_Exercise prompt_: Filter the entries that follow, copying every line in which the word "мешканцям" appears.

_Entries provided_:
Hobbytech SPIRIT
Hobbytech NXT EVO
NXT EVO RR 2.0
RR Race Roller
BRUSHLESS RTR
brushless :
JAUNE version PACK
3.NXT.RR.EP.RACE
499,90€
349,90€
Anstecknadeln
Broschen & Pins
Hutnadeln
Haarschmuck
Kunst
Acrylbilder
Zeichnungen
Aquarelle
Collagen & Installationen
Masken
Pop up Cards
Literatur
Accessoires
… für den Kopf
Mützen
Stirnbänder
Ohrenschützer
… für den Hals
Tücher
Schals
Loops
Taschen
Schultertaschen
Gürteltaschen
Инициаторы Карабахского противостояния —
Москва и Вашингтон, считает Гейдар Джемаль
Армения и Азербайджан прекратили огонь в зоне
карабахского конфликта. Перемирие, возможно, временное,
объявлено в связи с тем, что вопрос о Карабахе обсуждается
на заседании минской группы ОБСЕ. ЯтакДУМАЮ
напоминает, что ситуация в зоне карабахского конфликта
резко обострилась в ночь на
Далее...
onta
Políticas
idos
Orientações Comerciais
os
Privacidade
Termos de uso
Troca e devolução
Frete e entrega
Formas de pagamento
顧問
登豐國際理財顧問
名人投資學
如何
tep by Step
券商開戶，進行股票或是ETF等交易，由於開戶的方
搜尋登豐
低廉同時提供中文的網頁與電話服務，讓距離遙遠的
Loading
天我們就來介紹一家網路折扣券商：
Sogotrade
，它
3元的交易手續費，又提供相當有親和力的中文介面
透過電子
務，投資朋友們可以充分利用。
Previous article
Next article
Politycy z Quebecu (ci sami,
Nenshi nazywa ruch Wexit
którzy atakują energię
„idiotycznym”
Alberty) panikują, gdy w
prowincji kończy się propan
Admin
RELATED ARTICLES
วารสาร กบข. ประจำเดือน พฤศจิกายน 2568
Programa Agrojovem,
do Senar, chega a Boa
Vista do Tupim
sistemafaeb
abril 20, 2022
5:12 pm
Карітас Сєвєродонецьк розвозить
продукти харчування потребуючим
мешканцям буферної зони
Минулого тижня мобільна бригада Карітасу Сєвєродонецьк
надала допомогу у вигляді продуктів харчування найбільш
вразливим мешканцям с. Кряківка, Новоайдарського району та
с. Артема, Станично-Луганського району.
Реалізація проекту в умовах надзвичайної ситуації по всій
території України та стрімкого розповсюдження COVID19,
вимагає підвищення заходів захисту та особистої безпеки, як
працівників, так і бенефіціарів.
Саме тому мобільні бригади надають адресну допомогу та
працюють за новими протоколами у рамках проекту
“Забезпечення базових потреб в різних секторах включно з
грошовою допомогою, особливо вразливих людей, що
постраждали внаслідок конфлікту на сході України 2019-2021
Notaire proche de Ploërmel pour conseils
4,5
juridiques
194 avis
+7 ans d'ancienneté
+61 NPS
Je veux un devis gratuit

_Result of this task_:
мешканцям буферної зони
вразливим мешканцям с. Кряківка, Новоайдарського району та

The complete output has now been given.